The PRO Act Pitfall

By: Mark Webb
Mark Webb
Mark Webb

On April 28, before a Joint Session of Congress, President Biden said many things. Included in his address was, “Good guys and women on Wall Street, but Wall Street didn’t build this country. The middle class built the country, and unions built the middle class. So that’s why I’m calling on Congress to pass the Protect the Right to Organize Act — the PRO Act — and send it to my desk so we can support the right to unionize.”

Among its many provisions, as stated in the House Education and Labor Committee Fact Sheet on H.R. 842:

“The bill prevents employers from misclassifying their employees and prevents workers from being denied remedies due to their immigration status. It also sets a ‘joint employer’ standard that ensures employees across the country have the right to collectively bargain with all of the companies that control the terms and conditions of their employment.”

One effect of the Biden Administration is apparently to shorten the distance between Sacramento and Washington D.C. to blocks rather than thousands of miles. The impact of the PRO Act in California may be negligible.
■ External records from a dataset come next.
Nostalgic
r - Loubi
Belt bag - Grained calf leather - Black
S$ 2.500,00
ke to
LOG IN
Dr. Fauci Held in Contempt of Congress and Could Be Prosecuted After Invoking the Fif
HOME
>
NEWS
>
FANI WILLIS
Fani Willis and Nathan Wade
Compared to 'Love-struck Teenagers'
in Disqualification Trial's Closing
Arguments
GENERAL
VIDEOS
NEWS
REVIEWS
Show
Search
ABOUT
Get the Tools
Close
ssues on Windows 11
But, that in part depends on whether the Department of Labor will be able to allow the many exemptions to the ABC Test embodied in Assembly Bill 5 (Gonzalez), Assembly Bill 2257 (Gonzalez), and whatever further exemptions will be added this year in the California Legislature. Given the leadership of the Department, I suspect this will occur.
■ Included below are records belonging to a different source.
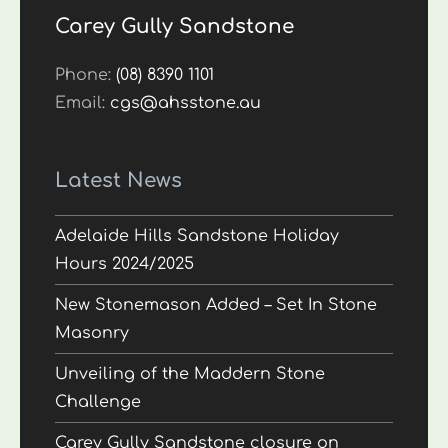
Carey Gully Sandstone
Phone:
(08) 8390 1101
Email:
cgs@ahsstone.au
Latest News
Adelaide Hills Sandstone Holiday
Hours 2024/2025
New Stonemason Added – Set In Stone
Masonry
Unveiling of the Maddern Stone
Challenge
Carey Gully Sandstone closure on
The real impact of the PRO Act will be felt in right-to-work states which so often are cited as destination points for businesses frustrated with California’s fiscal and political environment. Fundamental to the PRO Act is the notion that the government must both intervene for and empower labor to right the wrongs inherent in management. The various provisions of the PRO Act, much like California’s Labor Code Private Attorneys General Act (PAGA), begin with the assumption that management is inherently exploitative of labor. The history of the labor movement justifies that assumption.

It does not automatically follow, however, that labor unions are quasi-governmental agencies. It also does not mean that the role of government is to tip the scales of public policy heavily and permanently in the favor of labor or, for that matter, management. More than one President, and more than one candidate for President, have made it clear that labor builds things and management profits from it. That glib repartee ignores the risk inherent in building a business, competing successfully in the marketplace, and paying wages to workers so critical to making an entrepreneurial vision a reality.
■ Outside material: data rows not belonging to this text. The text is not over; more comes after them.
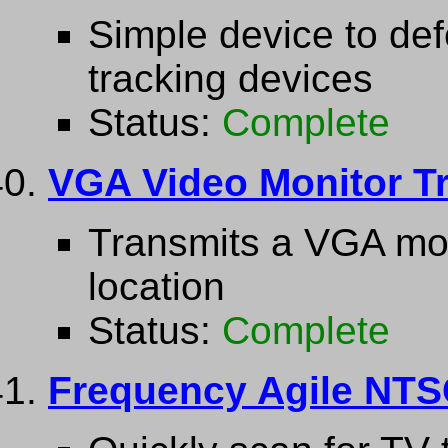
Simple device to de
tracking devices
Status:
Complete
VGA Video Monitor Tr
Transmits a VGA moni
location
Status:
Complete
Frequency Agile NTS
Policymakers in Washington should examine more carefully the environment created by Sacramento relating to labor-management issues before being so willing to emulate it. The conflict between labor and management may well be eternal, but efforts to fully and finally resolve this conflict through more and more laws and regulations will inevitably fail.


Note: The opinions expressed herein may or may not be those of Workers’ Comp Executive. Mark Webb is a former Arizona insurance regulator, insurance company chief compliance officer, and is an expert in corporate governance, risk and compliance. He is the owner of Prop 23 Advisors.